▶ **Material for this task**
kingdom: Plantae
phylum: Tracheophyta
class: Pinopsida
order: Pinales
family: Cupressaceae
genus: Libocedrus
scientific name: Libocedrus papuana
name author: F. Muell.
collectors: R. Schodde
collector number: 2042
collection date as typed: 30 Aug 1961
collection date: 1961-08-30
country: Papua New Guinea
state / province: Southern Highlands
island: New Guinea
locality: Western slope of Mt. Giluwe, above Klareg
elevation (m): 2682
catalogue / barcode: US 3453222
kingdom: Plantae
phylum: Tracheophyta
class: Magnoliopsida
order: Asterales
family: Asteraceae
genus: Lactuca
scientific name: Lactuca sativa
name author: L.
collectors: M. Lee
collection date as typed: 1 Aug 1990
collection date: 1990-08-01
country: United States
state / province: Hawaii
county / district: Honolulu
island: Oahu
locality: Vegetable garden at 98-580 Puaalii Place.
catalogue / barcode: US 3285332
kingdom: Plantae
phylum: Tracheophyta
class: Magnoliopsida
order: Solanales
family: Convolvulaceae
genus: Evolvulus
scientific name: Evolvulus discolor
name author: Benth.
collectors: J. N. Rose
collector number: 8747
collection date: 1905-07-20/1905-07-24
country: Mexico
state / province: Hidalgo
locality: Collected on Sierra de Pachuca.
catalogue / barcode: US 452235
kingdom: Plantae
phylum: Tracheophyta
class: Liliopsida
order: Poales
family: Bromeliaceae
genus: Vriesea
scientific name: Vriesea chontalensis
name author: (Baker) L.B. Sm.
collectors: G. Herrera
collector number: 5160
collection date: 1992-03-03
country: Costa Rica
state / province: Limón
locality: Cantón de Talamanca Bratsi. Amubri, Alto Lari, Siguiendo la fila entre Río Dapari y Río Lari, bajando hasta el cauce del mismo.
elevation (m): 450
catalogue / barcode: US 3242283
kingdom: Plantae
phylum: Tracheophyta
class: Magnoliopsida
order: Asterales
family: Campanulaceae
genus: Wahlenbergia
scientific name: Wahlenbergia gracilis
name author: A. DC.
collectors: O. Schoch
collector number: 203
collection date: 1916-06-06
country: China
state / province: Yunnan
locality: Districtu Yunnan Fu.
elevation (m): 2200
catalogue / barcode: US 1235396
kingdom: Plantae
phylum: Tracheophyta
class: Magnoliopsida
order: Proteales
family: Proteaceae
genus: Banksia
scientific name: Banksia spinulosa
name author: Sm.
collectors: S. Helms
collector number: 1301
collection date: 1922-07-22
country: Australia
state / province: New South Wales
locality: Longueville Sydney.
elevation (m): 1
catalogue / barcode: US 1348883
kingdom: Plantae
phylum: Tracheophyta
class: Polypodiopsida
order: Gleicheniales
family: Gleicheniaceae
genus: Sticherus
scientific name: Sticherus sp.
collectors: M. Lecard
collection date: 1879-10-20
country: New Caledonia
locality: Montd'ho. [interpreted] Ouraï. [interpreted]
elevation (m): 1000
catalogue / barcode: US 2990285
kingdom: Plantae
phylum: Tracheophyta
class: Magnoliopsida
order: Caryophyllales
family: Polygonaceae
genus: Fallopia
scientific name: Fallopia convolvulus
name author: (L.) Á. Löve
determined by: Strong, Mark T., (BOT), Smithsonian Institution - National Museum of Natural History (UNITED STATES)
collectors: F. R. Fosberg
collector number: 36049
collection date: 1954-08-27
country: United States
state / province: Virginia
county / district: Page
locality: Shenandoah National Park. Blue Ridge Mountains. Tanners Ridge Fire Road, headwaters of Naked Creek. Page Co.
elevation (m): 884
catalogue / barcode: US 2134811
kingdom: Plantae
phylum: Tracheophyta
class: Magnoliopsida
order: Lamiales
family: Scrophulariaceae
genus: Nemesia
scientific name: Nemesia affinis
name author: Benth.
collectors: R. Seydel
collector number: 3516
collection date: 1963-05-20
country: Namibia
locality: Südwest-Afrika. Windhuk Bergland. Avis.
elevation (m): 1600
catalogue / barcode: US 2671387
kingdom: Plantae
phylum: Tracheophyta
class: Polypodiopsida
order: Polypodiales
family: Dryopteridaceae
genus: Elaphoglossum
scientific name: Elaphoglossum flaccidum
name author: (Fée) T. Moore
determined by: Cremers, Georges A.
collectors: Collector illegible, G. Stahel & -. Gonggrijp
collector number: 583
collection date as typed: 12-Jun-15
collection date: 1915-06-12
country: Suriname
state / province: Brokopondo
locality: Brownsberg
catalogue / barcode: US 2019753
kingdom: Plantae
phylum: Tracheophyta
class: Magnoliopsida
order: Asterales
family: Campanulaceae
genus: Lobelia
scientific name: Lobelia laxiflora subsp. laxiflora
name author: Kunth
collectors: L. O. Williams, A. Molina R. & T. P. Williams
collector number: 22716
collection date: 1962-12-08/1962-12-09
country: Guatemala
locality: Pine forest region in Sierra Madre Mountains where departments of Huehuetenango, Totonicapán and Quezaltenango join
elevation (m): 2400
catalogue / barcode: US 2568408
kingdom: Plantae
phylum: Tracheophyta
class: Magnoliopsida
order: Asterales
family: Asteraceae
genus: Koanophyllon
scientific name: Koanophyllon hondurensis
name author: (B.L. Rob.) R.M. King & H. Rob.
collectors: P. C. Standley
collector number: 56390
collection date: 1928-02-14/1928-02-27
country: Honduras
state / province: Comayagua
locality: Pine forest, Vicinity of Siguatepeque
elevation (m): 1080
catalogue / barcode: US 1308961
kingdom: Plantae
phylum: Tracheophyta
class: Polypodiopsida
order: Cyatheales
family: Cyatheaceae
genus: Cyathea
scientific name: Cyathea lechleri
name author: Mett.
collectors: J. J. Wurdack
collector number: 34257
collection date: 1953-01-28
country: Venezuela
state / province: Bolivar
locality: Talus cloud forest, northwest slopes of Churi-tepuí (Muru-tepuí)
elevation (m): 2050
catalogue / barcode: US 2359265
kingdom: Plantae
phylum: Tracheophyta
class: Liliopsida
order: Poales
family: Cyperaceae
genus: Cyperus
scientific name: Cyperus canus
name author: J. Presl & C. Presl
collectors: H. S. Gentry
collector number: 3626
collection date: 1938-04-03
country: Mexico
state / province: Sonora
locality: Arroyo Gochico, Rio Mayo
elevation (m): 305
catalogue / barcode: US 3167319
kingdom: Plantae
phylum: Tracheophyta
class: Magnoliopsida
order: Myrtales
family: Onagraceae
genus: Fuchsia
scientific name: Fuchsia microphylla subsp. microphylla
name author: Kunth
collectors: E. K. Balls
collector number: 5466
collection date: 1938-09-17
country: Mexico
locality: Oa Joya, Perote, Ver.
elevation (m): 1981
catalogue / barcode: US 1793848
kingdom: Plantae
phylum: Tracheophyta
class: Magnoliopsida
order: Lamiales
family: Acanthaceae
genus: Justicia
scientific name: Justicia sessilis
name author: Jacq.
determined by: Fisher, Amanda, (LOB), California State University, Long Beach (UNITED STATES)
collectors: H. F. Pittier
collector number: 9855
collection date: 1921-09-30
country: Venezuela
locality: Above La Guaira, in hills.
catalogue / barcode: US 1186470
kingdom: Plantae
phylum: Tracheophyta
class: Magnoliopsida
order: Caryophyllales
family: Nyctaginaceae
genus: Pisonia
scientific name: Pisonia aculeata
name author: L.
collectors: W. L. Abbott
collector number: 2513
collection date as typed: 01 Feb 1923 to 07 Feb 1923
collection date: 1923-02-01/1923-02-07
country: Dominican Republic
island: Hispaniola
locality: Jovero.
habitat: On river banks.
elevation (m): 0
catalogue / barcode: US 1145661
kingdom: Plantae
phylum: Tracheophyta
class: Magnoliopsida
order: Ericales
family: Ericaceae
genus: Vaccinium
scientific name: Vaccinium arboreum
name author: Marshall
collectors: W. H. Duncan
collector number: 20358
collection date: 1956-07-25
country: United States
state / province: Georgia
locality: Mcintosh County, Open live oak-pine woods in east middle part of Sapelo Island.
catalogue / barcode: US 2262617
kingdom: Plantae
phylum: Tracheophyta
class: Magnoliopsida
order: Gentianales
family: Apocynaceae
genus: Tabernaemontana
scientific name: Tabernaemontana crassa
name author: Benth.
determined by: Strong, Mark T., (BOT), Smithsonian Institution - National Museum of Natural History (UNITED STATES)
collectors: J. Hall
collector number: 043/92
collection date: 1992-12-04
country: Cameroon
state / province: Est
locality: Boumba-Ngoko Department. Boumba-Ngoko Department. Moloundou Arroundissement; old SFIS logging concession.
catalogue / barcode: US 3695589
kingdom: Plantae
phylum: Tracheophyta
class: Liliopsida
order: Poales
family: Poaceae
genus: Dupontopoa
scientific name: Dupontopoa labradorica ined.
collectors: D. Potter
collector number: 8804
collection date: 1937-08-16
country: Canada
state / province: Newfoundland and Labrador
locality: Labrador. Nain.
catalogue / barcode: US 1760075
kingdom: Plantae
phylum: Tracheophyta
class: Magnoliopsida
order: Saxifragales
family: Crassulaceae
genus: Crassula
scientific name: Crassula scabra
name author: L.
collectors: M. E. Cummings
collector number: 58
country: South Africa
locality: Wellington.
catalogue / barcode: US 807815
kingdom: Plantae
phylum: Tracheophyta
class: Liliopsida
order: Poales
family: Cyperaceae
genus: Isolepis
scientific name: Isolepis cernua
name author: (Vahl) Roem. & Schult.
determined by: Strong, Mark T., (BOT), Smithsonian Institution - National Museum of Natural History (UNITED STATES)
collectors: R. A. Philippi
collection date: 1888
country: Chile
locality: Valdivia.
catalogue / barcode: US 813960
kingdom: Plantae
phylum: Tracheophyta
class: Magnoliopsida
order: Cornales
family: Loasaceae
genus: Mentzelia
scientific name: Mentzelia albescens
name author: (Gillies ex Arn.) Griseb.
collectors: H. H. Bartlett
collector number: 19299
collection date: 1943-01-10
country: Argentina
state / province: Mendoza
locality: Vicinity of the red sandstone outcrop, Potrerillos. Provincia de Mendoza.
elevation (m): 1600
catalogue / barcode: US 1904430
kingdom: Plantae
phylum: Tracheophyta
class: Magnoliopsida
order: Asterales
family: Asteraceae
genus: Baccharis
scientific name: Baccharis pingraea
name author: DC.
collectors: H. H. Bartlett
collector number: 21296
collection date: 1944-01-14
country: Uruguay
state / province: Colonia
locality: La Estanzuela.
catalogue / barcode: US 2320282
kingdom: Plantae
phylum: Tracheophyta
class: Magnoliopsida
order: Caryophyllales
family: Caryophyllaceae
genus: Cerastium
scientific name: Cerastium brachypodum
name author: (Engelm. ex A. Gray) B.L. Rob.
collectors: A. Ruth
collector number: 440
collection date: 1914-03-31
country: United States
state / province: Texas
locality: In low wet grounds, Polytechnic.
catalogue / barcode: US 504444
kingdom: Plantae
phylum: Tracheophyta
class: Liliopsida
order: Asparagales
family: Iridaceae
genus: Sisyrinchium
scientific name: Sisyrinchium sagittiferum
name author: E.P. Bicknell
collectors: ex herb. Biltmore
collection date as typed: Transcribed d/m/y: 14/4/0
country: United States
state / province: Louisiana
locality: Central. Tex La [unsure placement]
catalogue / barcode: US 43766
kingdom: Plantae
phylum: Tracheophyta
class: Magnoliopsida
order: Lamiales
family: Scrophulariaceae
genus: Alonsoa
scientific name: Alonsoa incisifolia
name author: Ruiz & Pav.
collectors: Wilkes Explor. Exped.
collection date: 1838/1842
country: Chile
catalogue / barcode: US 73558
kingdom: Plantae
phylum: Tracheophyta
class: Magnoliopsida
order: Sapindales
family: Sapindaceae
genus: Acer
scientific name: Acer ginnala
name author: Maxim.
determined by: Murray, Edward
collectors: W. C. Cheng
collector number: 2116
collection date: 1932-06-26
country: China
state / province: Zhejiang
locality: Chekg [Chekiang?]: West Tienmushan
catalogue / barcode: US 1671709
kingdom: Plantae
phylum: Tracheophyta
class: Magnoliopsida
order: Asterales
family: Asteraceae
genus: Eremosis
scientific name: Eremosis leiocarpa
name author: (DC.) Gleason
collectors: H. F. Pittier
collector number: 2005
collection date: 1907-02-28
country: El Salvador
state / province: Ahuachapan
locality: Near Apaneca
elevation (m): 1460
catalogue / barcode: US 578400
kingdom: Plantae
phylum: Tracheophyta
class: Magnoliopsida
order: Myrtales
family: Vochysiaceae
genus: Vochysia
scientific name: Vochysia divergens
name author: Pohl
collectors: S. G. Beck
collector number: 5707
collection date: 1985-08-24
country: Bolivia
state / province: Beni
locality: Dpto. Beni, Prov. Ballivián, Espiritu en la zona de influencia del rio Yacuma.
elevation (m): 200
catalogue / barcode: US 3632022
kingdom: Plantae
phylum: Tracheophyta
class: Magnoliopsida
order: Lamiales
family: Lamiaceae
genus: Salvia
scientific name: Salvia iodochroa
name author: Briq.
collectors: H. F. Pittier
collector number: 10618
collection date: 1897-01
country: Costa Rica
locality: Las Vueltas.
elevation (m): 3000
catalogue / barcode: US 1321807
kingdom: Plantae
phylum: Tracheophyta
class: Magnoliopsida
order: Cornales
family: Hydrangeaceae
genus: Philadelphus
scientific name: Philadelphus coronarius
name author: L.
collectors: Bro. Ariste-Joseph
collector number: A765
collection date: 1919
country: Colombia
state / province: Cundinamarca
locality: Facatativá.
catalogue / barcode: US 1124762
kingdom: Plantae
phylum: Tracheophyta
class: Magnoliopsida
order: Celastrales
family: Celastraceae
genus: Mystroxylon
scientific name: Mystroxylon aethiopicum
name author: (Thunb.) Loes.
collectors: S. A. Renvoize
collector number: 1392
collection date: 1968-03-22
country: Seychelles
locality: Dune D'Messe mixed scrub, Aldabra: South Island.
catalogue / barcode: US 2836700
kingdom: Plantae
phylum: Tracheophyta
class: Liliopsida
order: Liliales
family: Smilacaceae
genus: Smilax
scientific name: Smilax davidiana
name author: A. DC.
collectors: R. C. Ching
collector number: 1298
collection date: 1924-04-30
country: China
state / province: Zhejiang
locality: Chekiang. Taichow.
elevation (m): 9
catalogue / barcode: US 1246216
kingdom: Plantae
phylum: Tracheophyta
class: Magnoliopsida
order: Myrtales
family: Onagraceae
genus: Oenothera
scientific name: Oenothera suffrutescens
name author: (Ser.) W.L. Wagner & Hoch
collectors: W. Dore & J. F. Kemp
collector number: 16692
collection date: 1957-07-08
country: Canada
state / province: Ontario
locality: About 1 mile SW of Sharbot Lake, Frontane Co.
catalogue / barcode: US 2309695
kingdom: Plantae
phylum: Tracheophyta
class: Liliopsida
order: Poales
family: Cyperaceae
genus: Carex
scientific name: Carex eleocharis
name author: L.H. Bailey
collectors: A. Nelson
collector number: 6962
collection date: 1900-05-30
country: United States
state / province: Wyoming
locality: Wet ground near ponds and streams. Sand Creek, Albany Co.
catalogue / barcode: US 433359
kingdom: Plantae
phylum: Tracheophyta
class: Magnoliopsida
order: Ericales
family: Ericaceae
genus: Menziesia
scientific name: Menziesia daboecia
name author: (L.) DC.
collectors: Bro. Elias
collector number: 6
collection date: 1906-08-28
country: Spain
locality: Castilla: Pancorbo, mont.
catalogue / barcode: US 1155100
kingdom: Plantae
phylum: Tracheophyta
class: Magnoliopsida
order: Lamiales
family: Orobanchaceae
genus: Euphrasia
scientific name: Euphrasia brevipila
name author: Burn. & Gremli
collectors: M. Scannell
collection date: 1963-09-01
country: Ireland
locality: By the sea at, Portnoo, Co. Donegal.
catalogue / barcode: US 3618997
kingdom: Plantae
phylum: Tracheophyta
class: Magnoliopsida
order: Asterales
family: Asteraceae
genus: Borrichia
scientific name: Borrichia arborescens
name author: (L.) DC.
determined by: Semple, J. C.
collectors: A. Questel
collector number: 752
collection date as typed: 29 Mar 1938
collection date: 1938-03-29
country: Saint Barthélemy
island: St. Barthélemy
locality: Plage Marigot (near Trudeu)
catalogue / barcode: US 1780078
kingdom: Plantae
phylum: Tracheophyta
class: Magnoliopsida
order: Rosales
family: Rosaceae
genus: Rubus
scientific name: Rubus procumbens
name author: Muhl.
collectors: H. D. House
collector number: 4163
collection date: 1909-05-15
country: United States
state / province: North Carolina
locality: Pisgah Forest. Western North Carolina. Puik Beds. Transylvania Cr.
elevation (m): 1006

▶ **Stated task**
In the records above, repeat the lines word for word. Begin at the line that has "collection date: 1921-09-30" and stop after the line that has "collector number: 20358".

▶ **Answer to this task**
collection date: 1921-09-30
country: Venezuela
locality: Above La Guaira, in hills.
catalogue / barcode: US 1186470
kingdom: Plantae
phylum: Tracheophyta
class: Magnoliopsida
order: Caryophyllales
family: Nyctaginaceae
genus: Pisonia
scientific name: Pisonia aculeata
name author: L.
collectors: W. L. Abbott
collector number: 2513
collection date as typed: 01 Feb 1923 to 07 Feb 1923
collection date: 1923-02-01/1923-02-07
country: Dominican Republic
island: Hispaniola
locality: Jovero.
habitat: On river banks.
elevation (m): 0
catalogue / barcode: US 1145661
kingdom: Plantae
phylum: Tracheophyta
class: Magnoliopsida
order: Ericales
family: Ericaceae
genus: Vaccinium
scientific name: Vaccinium arboreum
name author: Marshall
collectors: W. H. Duncan
collector number: 20358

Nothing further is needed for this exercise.